Interzona: Há alguma ressonância entre o projeto de revitalização do centro da cidade de São Paulo pela prefeitura e a proposta de ocupação artística da Voodoohop? Essa revitalização não pode acabar justamente com o que há de singular no local? “Recuperar áreas degradadas, melhorar a qualidade ambiental, alavancar a economia da região, promover a inclusão social e o repovoamento do Centro”... São propostas louváveis, mas que escondem um forte ensejo econômico: especulação imobiliária, desapropriação de moradores carentes, excesso de leis coercivas, fechamento de estabelecimentos libertinos (como cinemas pornográficos e bordeis). O centro vai se aburguesar? Nova York, por exemplo. No filme “After Hours” de Martin Scorsese se vê um bairro cheio de artistas e pirados de todo tipo, uma imagem do que foi esse bairro outrora.

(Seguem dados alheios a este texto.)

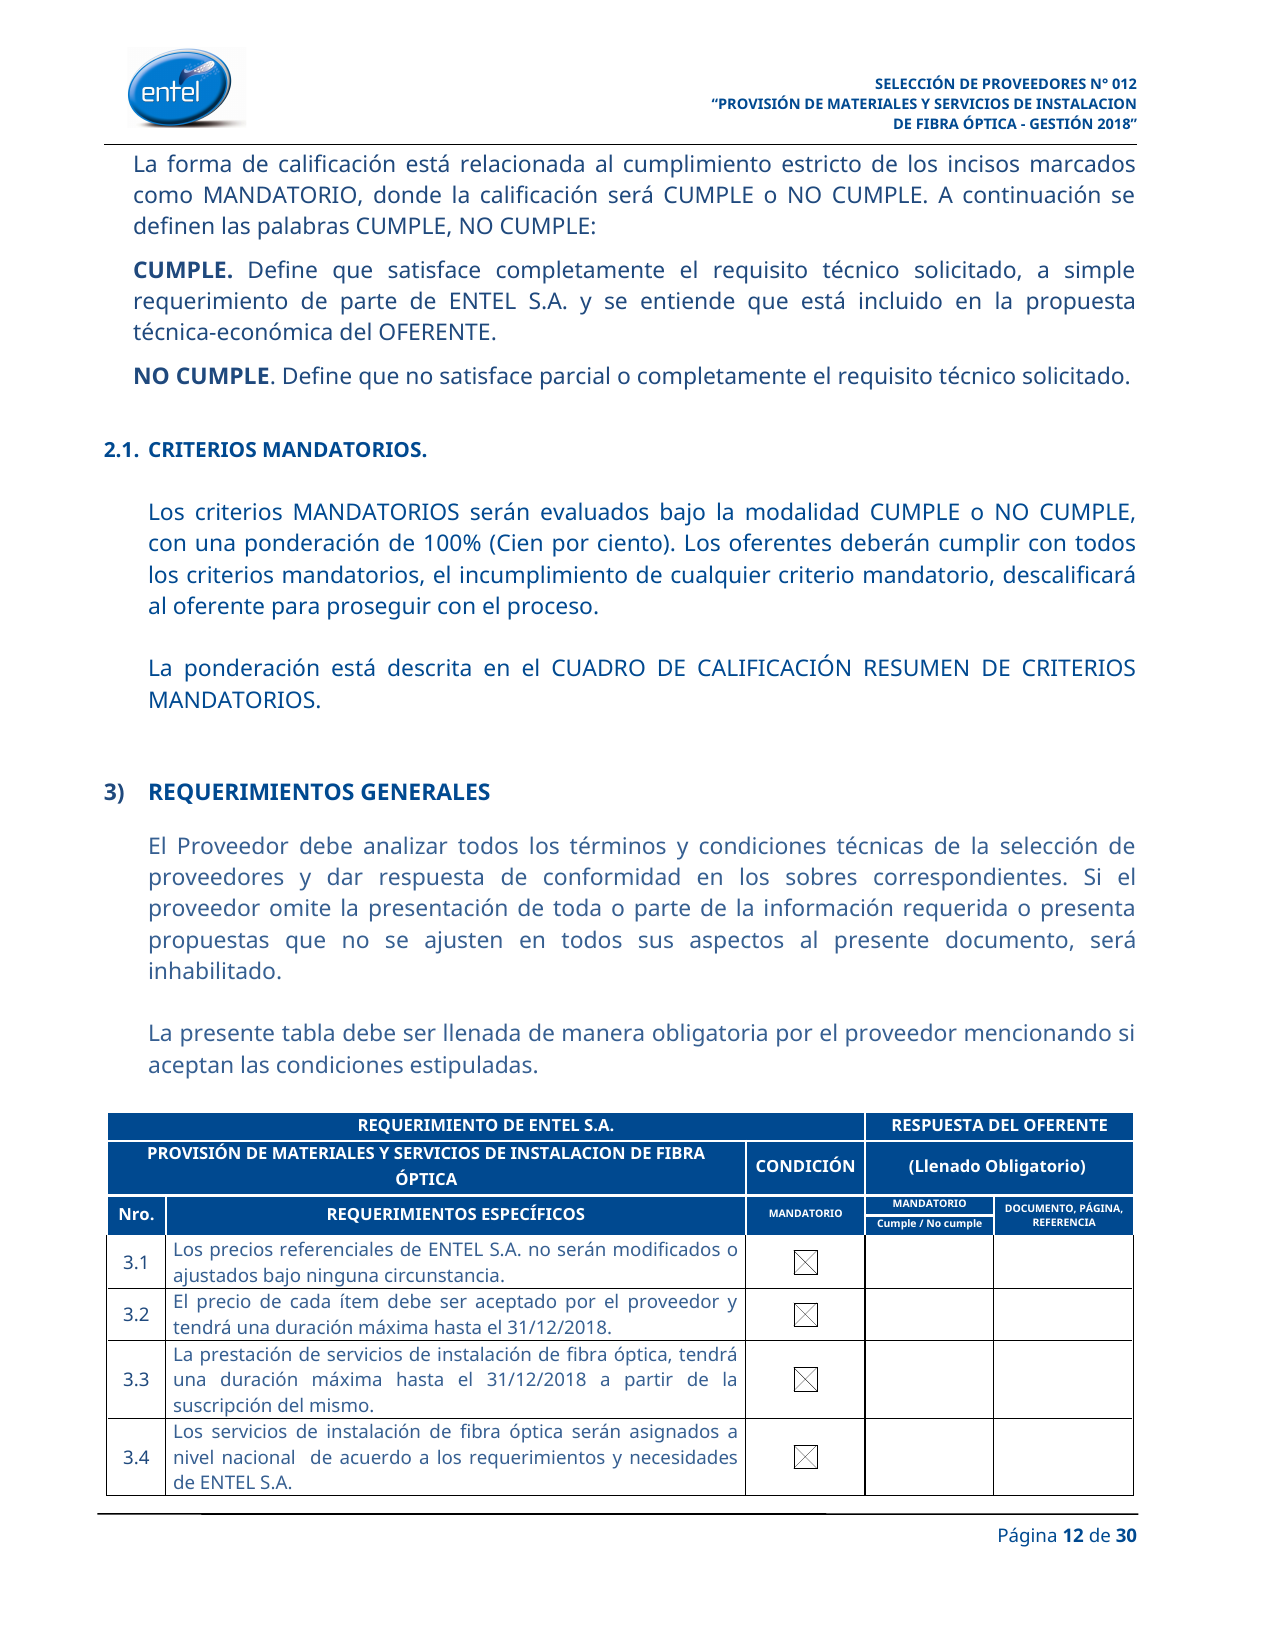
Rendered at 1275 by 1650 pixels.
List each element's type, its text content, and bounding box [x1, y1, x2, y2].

table_cell [866, 1419, 993, 1495]
list La presente tabla debe ser llenada de manera obligatoria por el proveedor mencionando si aceptan las condiciones estipuladas. [148, 1017, 1137, 1080]
table_cell [746, 1341, 864, 1417]
table_cell Nro. [108, 1197, 165, 1235]
list Los criterios MANDATORIOS serán evaluados bajo la modalidad CUMPLE o NO CUMPLE, con una ponderación de 100% (Cien por ciento). Los oferentes deberán cumplir con todos los criterios mandatorios, el incumplimiento de cualquier criterio mandatorio, descalificará al oferente para proseguir con el proceso. [148, 496, 1137, 621]
table_cell [994, 1418, 1133, 1495]
table_cell Cumple / No cumple [866, 1217, 993, 1235]
table_cell 3.2 [107, 1288, 165, 1340]
table_cell MANDATORIO [866, 1197, 993, 1214]
table_cell 3.1 [107, 1237, 165, 1288]
table_header RESPUESTA DEL OFERENTE [866, 1113, 1133, 1140]
list CRITERIOS MANDATORIOS. [103, 435, 1137, 463]
list La ponderación está descrita en el CUADRO DE CALIFICACIÓN RESUMEN DE CRITERIOS MANDATORIOS. [148, 652, 1137, 715]
table_cell El precio de cada ítem debe ser aceptado por el proveedor y tendrá una duración máxima hasta el 31/12/2018. [166, 1289, 745, 1340]
list La forma de calificación está relacionada al cumplimiento estricto de los incisos marcados como MANDATORIO, donde la calificación será CUMPLE o NO CUMPLE. A continuación se definen las palabras CUMPLE, NO CUMPLE: [133, 148, 1137, 241]
table_cell 3.4 [107, 1418, 165, 1495]
table_cell [746, 1419, 864, 1495]
list CUMPLE. Define que satisface completamente el requisito técnico solicitado, a simple requerimiento de parte de ENTEL S.A. y se entiende que está incluido en la propuesta técnica-económica del OFERENTE. [133, 254, 1137, 348]
table_cell [746, 1289, 864, 1340]
table_cell Los precios referenciales de ENTEL S.A. no serán modificados o ajustados bajo ninguna circunstancia. [166, 1237, 745, 1288]
table_cell [866, 1289, 993, 1340]
list NO CUMPLE. Define que no satisface parcial o completamente el requisito técnico solicitado. [133, 360, 1137, 391]
list El Proveedor debe analizar todos los términos y condiciones técnicas de la selección de proveedores y dar respuesta de conformidad en los sobres correspondientes. Si el proveedor omite la presentación de toda o parte de la información requerida o presenta propuestas que no se ajusten en todos sus aspectos al presente documento, será inhabilitado. [148, 830, 1137, 986]
table_cell (Llenado Obligatorio) [866, 1142, 1133, 1194]
table_cell [994, 1340, 1133, 1417]
table_cell Los servicios de instalación de fibra óptica serán asignados a nivel nacional de acuerdo a los requerimientos y necesidades de ENTEL S.A. [166, 1419, 745, 1495]
list REQUERIMIENTOS GENERALES [103, 776, 1137, 807]
table_cell DOCUMENTO, PÁGINA, REFERENCIA [995, 1197, 1133, 1235]
table_header REQUERIMIENTO DE ENTEL S.A. [108, 1113, 864, 1140]
table_cell [746, 1237, 864, 1288]
table_cell [866, 1341, 993, 1417]
table_cell 3.3 [107, 1340, 165, 1417]
table_cell [994, 1235, 1133, 1288]
table_cell MANDATORIO [747, 1197, 864, 1235]
table_cell [994, 1288, 1133, 1340]
table_cell PROVISIÓN DE MATERIALES Y SERVICIOS DE INSTALACION DE FIBRA ÓPTICA [108, 1142, 745, 1194]
picture [127, 47, 247, 128]
table_cell CONDICIÓN [747, 1142, 864, 1194]
table_cell REQUERIMIENTOS ESPECÍFICOS [167, 1197, 745, 1235]
table_cell [866, 1237, 993, 1288]
table_cell La prestación de servicios de instalación de fibra óptica, tendrá una duración máxima hasta el 31/12/2018 a partir de la suscripción del mismo. [166, 1341, 745, 1417]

Hoje é um dos metros quadrados mais caros de NY. A revitalização artística seria a melhor alternativa?

Laurence Trille: Na Europa, a palavra “gentrificação” está na moda, as pessoas sempre falam disso como de uma praga, para mim é simplesmente um processo natural. Foi, por exemplo, o que aconteceu na Praça Roosevelt, onde ninguém queria morar 10 anos atrás (antes dos Satyros criar o primeiro teatro); hoje você vê o preço do aluguel triplicar e os jovens alternativos e os mais pobres se mudar para outras áreas mais baratas. O caso do projeto Nova Luz é bem diferente porque não rolou esse processo “natural”. A prefeitura e as imobiliárias anteciparam essa mudança e já compraram, desapropriaram e estão construindo brutalmente num bairro onde a população não estava preparada. Eles querem fazer em 2 anos o que normalmente demora 15!
Acredito que a revitalização artística iria acabar dando o mesmo resultado (especulação imobiliária, mudança dos pobres...), como na Praça Roosevelt, mas pelo menos criaria uma alma para o bairro e um espaço social.

Thomas Haferlach: Eu acho o centro o lugar mais decadente e bonito de São Paulo. Fiquei com uma grande pena quando o vi sem cultura e bastante abandonado à noite. Eu fico muito feliz de estarmos fazendo a diferença, contribuindo para a sua ocupação. Sinto que a área está mudando cada vez mais rápido. Quero mais cafés e bares sem essa luz branca fluorescente, sem essa maldita comanda e com sofás de segunda mão.

 

Caboclo entrega os pontos depois de uma noitada Voodoohop na Trackers. Fotografia de Marcelo Paixão

 

 

 

 

 

 

 

 

 

 

 

 

 

 

 

 

 

 

 

 

 

É um ritual coletivo, uma forma moderna de rituais como vodu. Não levamos isso muito sério no sentido de uma religião. É uma relação mais abstrata.

 

 

 

 

 

 

 

 

 

 

 

 

 

 

De alguma forma, as crianças são hedonistas, elas são sinceras e criativas e não sentem ainda o peso das regras da sociedade. Para a gente hedonismo não rima com egoísmo, mas com compartilhamento, implica um momento de união.

 

 

 

 

 

 

 

 

 

 

 

 

 

Museus são lugares de exposição, mas não de criação. A festa não é um lugar perfeito para expor, mas coloca a obra como uma experiência que o publico pode viver, incorporar e reagir. E o artista pode interagir com o publico.

 

 

 

 

 

 

 

 

 

 

 

 

 

(...) os museus me deixaram traumatizado; quando era criança meus pais me forçavam a ir a varias exposições chatas, e eu sempre fui hiperativo, ficava entediado. Prefiro uma experiência mais imediata, sensorial, e isso um ambiente de festa pode oferecer.